Google is showing off a new translation tool that’s even more dynamic and powerful than its Translate app. The tool, called Translatotron, converts speech directly and spits it out back in the user’s own voice, to boot.
Translatotron is a first-of-its-kind translation model that can directly translate speech into another language instead of converting speech to text then converting that back to speech. Usually, speech translation uses automatic speech recognition to convert speech into text, then uses text-to-speech software to generate a translation. But in this new model, there could be less errors in translation. Google hopes this end-to-end technique will open up future developments in terms of converting speech to another language.
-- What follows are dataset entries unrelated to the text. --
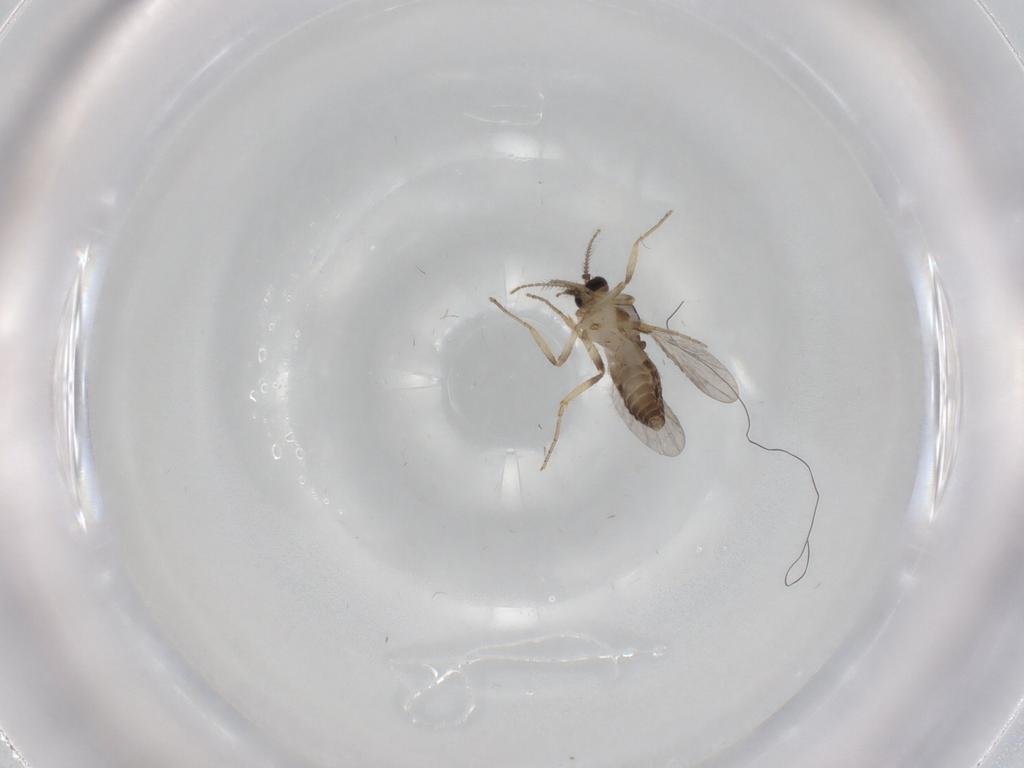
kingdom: Animalia
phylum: Arthropoda
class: Insecta
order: Diptera
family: Ceratopogonidae
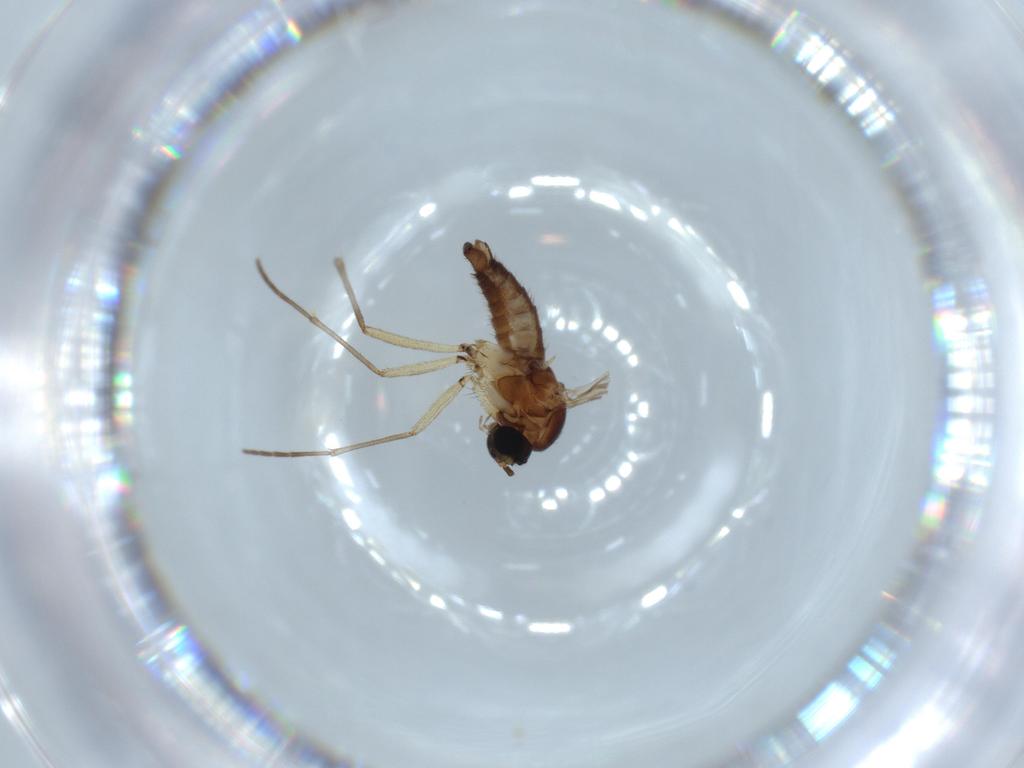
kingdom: Animalia
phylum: Arthropoda
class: Insecta
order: Diptera
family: Sciaridae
As Google explains, Translatotron utilizes a sequence-to-sequence network model that takes a voice input, processes it as a spectrogram, and creates a new spectrogram in a target language. As a result, translations are much faster and less likely to harbor errors along the way. Because the tool works with spectrograms, it can make use of an optional speaker encoder that closely resembles the source voice. That means not only can the Translatotron translate speeches from one language directly into another, it can also match the user’s cadence, pitch, and other facets that make their voice unique.
As Engadget notes, the mimicry isn’t perfect. The resulting voice still sounds robotic, but it does maintain some elements of a speaker’s voice. Audio samples are available on Google Research’s GitHub page. It doesn’t always get it right, sure. But as with any innovation, it’ll take some time before this is perfected. In any case, it’s a start.
“To the best of our knowledge, Translatotron is the first end-to-end model that can directly translate speech from one language into speech in another language,” Google writes in its blog post. “It is also able to retain the source speaker’s voice in the translated speech.”
To gauge its efficiency and translation quality, Google used the BLEU rubrics of measurement. Though the results lag behind a conventional translation system, Google says it has demonstrated the feasibility of the end-to-end direct speech-to-speech translation. What’s more, Translatotron achieved more accurate translations than baseline cascade translations.
Details about the Translatotron tool is laid out in more detail in a just-published paper called “Direct speech-to-speech translation with a sequence-to-sequence model.” The tool comes a month after Google introduced SpecAugment, an artificial intelligence model that combines computer vision and a bevy of techniques to glean words from spectrogram imagery.